** start of SELECTED EXTRACT **
UNITED STATES
SECURITIES AND EXCHANGE COMMISSION
WASHINGTON, DC 20549
FORM 8-K
CURRENT REPORT PURSUANT
TO SECTION 13 OR 15(D) OF THE
SECURITIES EXCHANGE ACT OF 1934
Date of report (Date of earliest event reported): September 3, 2024
Star Alliance International Corp.
(Exact name of small business issuer as specified in its charter)
Nevada | 333-197692 | 37-1757067 |
(State or other jurisdiction of incorporation or organization) | (Commission File Number) | (IRS Employer Identification No.) |
2900 West Sahara Avenue, #800 Las Vegas, NV 89102 |
(Address of principal executive offices) |
(833) 443-7827 |
(Issuer’s telephone number) |
______________________________________________________ (Former name or former address, if changed since last report) |
Check the appropriate box below if the Form 8-K filing is intended to simultaneously satisfy the filing obligation of the registrant under any of the following provisions (see General Instruction A.2. below):
| ☐ | Written communications pursuant to Rule 425 under the Securities Act (17 CFR 230.425) |
| ☐ | Soliciting material pursuant to Rule 14a-12 under the Exchange Act (17 CFR 240.14a-12) |
| ☐ | Pre-commencement communications pursuant to Rule 14d-2(b) under the Exchange Act (17 CFR 240.14d-2(b)) |
| ☐ | Pre-commencement communications pursuant to Rule 13e-4(c) under the Exchange Act (17 CFR 240.13e-4(c)) |
Securities registered pursuant to Section 12(g) of the Act: None
Indicate by check mark whether the registrant is an emerging growth company as defined in Rule 405 of the Securities Act of 1933 (§230.405 of this chapter) or Rule 12b-2 of the Securities Exchange Act of 1934 (§240.12b-2 of this chapter).
** end of SELECTED EXTRACT **
** start of SUPPLIED MATERIAL **
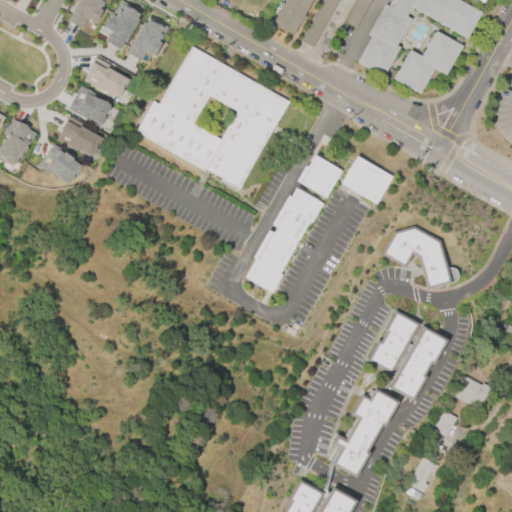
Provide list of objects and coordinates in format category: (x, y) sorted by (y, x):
** end of SUPPLIED MATERIAL **
EXERCISE PROMPT ->
Reproduce the stretch of the Form 8-K cover page from "UNITED STATES" through "Alliance International Corp." word for word.

REPLY TO THE EXERCISE ->
UNITED STATES
SECURITIES AND EXCHANGE COMMISSION
WASHINGTON, DC 20549
FORM 8-K
CURRENT REPORT PURSUANT
TO SECTION 13 OR 15(D) OF THE
SECURITIES EXCHANGE ACT OF 1934
Date of report (Date of earliest event reported): September 3, 2024
Star Alliance International Corp.